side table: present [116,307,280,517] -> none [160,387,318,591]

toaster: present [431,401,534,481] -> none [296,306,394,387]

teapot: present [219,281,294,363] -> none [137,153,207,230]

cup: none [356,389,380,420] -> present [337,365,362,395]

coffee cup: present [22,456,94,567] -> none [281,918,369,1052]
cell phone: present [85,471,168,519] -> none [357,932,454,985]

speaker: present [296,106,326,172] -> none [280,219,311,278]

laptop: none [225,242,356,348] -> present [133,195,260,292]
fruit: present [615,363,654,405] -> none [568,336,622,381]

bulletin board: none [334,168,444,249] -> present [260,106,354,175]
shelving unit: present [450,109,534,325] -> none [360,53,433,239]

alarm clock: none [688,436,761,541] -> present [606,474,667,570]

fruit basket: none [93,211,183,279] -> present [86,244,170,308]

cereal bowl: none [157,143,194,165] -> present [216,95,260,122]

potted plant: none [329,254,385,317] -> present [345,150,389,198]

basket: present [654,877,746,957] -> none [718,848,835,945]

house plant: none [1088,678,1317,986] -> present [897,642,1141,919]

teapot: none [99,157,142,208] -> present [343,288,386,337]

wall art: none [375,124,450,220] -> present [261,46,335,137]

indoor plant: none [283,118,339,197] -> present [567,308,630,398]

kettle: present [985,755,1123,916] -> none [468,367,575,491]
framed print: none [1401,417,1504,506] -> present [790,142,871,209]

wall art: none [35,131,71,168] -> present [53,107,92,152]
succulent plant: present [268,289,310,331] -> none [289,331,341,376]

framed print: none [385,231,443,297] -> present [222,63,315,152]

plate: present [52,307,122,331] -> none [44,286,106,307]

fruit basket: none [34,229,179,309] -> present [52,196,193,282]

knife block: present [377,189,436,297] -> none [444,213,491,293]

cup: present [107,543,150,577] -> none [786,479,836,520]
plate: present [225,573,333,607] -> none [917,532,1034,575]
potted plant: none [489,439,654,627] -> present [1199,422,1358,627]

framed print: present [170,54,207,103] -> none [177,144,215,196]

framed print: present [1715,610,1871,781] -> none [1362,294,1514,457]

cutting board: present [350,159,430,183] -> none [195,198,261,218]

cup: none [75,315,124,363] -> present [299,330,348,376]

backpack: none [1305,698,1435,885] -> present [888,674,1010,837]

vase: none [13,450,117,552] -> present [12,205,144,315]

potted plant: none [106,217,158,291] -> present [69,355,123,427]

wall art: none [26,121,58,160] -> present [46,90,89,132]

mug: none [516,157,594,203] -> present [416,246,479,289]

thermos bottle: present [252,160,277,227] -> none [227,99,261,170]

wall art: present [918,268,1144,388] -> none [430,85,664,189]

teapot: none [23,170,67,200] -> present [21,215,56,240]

──────────────────────────────

▶ **Task details**
After locating the line holding "cell phone: present" above, output exactly that line and every line after it through the line holding "fruit basket: none [34,229,179,309]". Include nothing else.

▶ **Written answer**
cell phone: present [85,471,168,519] -> none [357,932,454,985]

speaker: present [296,106,326,172] -> none [280,219,311,278]

laptop: none [225,242,356,348] -> present [133,195,260,292]
fruit: present [615,363,654,405] -> none [568,336,622,381]

bulletin board: none [334,168,444,249] -> present [260,106,354,175]
shelving unit: present [450,109,534,325] -> none [360,53,433,239]

alarm clock: none [688,436,761,541] -> present [606,474,667,570]

fruit basket: none [93,211,183,279] -> present [86,244,170,308]

cereal bowl: none [157,143,194,165] -> present [216,95,260,122]

potted plant: none [329,254,385,317] -> present [345,150,389,198]

basket: present [654,877,746,957] -> none [718,848,835,945]

house plant: none [1088,678,1317,986] -> present [897,642,1141,919]

teapot: none [99,157,142,208] -> present [343,288,386,337]

wall art: none [375,124,450,220] -> present [261,46,335,137]

indoor plant: none [283,118,339,197] -> present [567,308,630,398]

kettle: present [985,755,1123,916] -> none [468,367,575,491]
framed print: none [1401,417,1504,506] -> present [790,142,871,209]

wall art: none [35,131,71,168] -> present [53,107,92,152]
succulent plant: present [268,289,310,331] -> none [289,331,341,376]

framed print: none [385,231,443,297] -> present [222,63,315,152]

plate: present [52,307,122,331] -> none [44,286,106,307]

fruit basket: none [34,229,179,309] -> present [52,196,193,282]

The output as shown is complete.